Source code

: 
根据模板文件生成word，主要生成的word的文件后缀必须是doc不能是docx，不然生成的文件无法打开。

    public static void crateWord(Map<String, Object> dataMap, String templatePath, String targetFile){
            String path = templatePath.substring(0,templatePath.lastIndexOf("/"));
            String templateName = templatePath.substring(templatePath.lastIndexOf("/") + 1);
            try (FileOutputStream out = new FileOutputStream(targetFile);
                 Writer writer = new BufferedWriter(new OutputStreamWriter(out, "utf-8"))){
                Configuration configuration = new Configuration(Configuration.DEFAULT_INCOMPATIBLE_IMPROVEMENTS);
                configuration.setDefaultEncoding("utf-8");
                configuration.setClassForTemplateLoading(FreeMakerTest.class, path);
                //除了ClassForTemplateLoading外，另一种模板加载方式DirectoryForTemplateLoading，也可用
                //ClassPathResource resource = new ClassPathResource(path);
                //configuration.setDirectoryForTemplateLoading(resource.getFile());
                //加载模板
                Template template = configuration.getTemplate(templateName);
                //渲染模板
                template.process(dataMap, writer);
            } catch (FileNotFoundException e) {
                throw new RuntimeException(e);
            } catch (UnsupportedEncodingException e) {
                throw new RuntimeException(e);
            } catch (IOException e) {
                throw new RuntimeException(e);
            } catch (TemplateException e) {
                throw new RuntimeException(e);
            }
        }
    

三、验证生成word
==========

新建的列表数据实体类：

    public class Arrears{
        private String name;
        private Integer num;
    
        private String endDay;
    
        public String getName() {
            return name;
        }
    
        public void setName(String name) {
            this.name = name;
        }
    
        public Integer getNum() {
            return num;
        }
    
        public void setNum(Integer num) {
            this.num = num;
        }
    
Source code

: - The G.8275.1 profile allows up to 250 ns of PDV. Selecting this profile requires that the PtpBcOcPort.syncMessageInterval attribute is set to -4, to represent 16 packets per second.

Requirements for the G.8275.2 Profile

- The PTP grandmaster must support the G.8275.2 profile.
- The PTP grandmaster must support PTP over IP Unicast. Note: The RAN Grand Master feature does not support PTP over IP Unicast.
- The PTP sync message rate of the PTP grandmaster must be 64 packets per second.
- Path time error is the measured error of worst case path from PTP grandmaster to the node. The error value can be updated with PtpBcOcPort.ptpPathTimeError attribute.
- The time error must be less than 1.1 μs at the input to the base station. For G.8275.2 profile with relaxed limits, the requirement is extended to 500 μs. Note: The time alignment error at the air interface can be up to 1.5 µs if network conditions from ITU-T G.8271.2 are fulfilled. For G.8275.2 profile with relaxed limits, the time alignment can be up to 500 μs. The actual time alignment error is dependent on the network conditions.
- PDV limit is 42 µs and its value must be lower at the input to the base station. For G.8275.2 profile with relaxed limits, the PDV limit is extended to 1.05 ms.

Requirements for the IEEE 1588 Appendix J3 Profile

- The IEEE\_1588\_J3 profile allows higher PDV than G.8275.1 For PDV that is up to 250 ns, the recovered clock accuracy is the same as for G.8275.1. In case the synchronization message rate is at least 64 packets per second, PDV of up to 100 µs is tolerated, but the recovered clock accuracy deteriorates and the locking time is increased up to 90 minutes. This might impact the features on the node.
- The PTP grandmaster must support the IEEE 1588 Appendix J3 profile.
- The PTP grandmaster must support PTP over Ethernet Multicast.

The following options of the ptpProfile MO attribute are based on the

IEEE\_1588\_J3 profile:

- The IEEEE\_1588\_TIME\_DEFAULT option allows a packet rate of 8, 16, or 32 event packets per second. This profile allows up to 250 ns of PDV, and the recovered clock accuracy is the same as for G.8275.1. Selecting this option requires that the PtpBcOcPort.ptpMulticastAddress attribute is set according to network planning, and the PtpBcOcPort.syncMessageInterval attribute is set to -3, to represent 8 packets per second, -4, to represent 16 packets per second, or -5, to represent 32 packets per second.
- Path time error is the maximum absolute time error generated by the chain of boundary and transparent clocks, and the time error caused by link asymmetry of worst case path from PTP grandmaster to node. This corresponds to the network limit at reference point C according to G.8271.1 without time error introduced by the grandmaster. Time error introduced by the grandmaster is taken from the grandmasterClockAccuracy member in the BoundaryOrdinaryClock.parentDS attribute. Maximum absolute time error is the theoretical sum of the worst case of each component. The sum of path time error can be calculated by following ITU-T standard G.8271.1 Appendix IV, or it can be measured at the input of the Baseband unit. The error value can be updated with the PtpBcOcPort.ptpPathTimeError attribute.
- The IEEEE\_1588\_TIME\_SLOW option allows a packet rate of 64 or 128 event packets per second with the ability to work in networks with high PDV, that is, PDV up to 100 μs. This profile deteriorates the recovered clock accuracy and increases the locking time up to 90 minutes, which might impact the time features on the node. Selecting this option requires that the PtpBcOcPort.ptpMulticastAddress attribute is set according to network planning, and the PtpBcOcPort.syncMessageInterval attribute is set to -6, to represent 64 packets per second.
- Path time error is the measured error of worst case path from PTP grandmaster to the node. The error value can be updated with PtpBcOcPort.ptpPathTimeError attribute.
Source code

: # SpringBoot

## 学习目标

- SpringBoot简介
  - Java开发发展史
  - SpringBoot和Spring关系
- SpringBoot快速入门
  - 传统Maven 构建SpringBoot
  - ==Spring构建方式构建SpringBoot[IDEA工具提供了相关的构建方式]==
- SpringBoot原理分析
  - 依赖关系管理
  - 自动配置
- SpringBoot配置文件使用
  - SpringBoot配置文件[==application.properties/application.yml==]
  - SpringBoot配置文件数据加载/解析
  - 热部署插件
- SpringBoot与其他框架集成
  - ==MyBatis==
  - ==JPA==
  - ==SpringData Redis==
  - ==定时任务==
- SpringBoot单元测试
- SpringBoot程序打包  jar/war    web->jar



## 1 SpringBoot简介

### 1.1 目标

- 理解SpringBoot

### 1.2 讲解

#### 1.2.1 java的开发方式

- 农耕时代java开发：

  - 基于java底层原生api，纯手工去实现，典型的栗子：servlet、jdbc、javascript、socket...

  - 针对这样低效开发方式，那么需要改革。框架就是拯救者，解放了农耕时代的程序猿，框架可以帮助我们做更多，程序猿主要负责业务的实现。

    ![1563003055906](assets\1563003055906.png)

= = = =

Problem
Please update these lines by replacing "RuntimeException" with "IllegalStateException" wherever it occurs, leaving everything else unchanged.

Exercise result
Source code

: 
根据模板文件生成word，主要生成的word的文件后缀必须是doc不能是docx，不然生成的文件无法打开。

    public static void crateWord(Map<String, Object> dataMap, String templatePath, String targetFile){
            String path = templatePath.substring(0,templatePath.lastIndexOf("/"));
            String templateName = templatePath.substring(templatePath.lastIndexOf("/") + 1);
            try (FileOutputStream out = new FileOutputStream(targetFile);
                 Writer writer = new BufferedWriter(new OutputStreamWriter(out, "utf-8"))){
                Configuration configuration = new Configuration(Configuration.DEFAULT_INCOMPATIBLE_IMPROVEMENTS);
                configuration.setDefaultEncoding("utf-8");
                configuration.setClassForTemplateLoading(FreeMakerTest.class, path);
                //除了ClassForTemplateLoading外，另一种模板加载方式DirectoryForTemplateLoading，也可用
                //ClassPathResource resource = new ClassPathResource(path);
                //configuration.setDirectoryForTemplateLoading(resource.getFile());
                //加载模板
                Template template = configuration.getTemplate(templateName);
                //渲染模板
                template.process(dataMap, writer);
            } catch (FileNotFoundException e) {
                throw new IllegalStateException(e);
            } catch (UnsupportedEncodingException e) {
                throw new IllegalStateException(e);
            } catch (IOException e) {
                throw new IllegalStateException(e);
            } catch (TemplateException e) {
                throw new IllegalStateException(e);
            }
        }
    

三、验证生成word
==========

新建的列表数据实体类：

    public class Arrears{
        private String name;
        private Integer num;
    
        private String endDay;
    
        public String getName() {
            return name;
        }
    
        public void setName(String name) {
            this.name = name;
        }
    
        public Integer getNum() {
            return num;
        }
    
        public void setNum(Integer num) {
            this.num = num;
        }
    
Source code

: - The G.8275.1 profile allows up to 250 ns of PDV. Selecting this profile requires that the PtpBcOcPort.syncMessageInterval attribute is set to -4, to represent 16 packets per second.

Requirements for the G.8275.2 Profile

- The PTP grandmaster must support the G.8275.2 profile.
- The PTP grandmaster must support PTP over IP Unicast. Note: The RAN Grand Master feature does not support PTP over IP Unicast.
- The PTP sync message rate of the PTP grandmaster must be 64 packets per second.
- Path time error is the measured error of worst case path from PTP grandmaster to the node. The error value can be updated with PtpBcOcPort.ptpPathTimeError attribute.
- The time error must be less than 1.1 μs at the input to the base station. For G.8275.2 profile with relaxed limits, the requirement is extended to 500 μs. Note: The time alignment error at the air interface can be up to 1.5 µs if network conditions from ITU-T G.8271.2 are fulfilled. For G.8275.2 profile with relaxed limits, the time alignment can be up to 500 μs. The actual time alignment error is dependent on the network conditions.
- PDV limit is 42 µs and its value must be lower at the input to the base station. For G.8275.2 profile with relaxed limits, the PDV limit is extended to 1.05 ms.

Requirements for the IEEE 1588 Appendix J3 Profile

- The IEEE\_1588\_J3 profile allows higher PDV than G.8275.1 For PDV that is up to 250 ns, the recovered clock accuracy is the same as for G.8275.1. In case the synchronization message rate is at least 64 packets per second, PDV of up to 100 µs is tolerated, but the recovered clock accuracy deteriorates and the locking time is increased up to 90 minutes. This might impact the features on the node.
- The PTP grandmaster must support the IEEE 1588 Appendix J3 profile.
- The PTP grandmaster must support PTP over Ethernet Multicast.

The following options of the ptpProfile MO attribute are based on the

IEEE\_1588\_J3 profile:

- The IEEEE\_1588\_TIME\_DEFAULT option allows a packet rate of 8, 16, or 32 event packets per second. This profile allows up to 250 ns of PDV, and the recovered clock accuracy is the same as for G.8275.1. Selecting this option requires that the PtpBcOcPort.ptpMulticastAddress attribute is set according to network planning, and the PtpBcOcPort.syncMessageInterval attribute is set to -3, to represent 8 packets per second, -4, to represent 16 packets per second, or -5, to represent 32 packets per second.
- Path time error is the maximum absolute time error generated by the chain of boundary and transparent clocks, and the time error caused by link asymmetry of worst case path from PTP grandmaster to node. This corresponds to the network limit at reference point C according to G.8271.1 without time error introduced by the grandmaster. Time error introduced by the grandmaster is taken from the grandmasterClockAccuracy member in the BoundaryOrdinaryClock.parentDS attribute. Maximum absolute time error is the theoretical sum of the worst case of each component. The sum of path time error can be calculated by following ITU-T standard G.8271.1 Appendix IV, or it can be measured at the input of the Baseband unit. The error value can be updated with the PtpBcOcPort.ptpPathTimeError attribute.
- The IEEEE\_1588\_TIME\_SLOW option allows a packet rate of 64 or 128 event packets per second with the ability to work in networks with high PDV, that is, PDV up to 100 μs. This profile deteriorates the recovered clock accuracy and increases the locking time up to 90 minutes, which might impact the time features on the node. Selecting this option requires that the PtpBcOcPort.ptpMulticastAddress attribute is set according to network planning, and the PtpBcOcPort.syncMessageInterval attribute is set to -6, to represent 64 packets per second.
- Path time error is the measured error of worst case path from PTP grandmaster to the node. The error value can be updated with PtpBcOcPort.ptpPathTimeError attribute.
Source code

: # SpringBoot

## 学习目标

- SpringBoot简介
  - Java开发发展史
  - SpringBoot和Spring关系
- SpringBoot快速入门
  - 传统Maven 构建SpringBoot
  - ==Spring构建方式构建SpringBoot[IDEA工具提供了相关的构建方式]==
- SpringBoot原理分析
  - 依赖关系管理
  - 自动配置
- SpringBoot配置文件使用
  - SpringBoot配置文件[==application.properties/application.yml==]
  - SpringBoot配置文件数据加载/解析
  - 热部署插件
- SpringBoot与其他框架集成
  - ==MyBatis==
  - ==JPA==
  - ==SpringData Redis==
  - ==定时任务==
- SpringBoot单元测试
- SpringBoot程序打包  jar/war    web->jar



## 1 SpringBoot简介

### 1.1 目标

- 理解SpringBoot

### 1.2 讲解

#### 1.2.1 java的开发方式

- 农耕时代java开发：

  - 基于java底层原生api，纯手工去实现，典型的栗子：servlet、jdbc、javascript、socket...

  - 针对这样低效开发方式，那么需要改革。框架就是拯救者，解放了农耕时代的程序猿，框架可以帮助我们做更多，程序猿主要负责业务的实现。

    ![1563003055906](assets\1563003055906.png)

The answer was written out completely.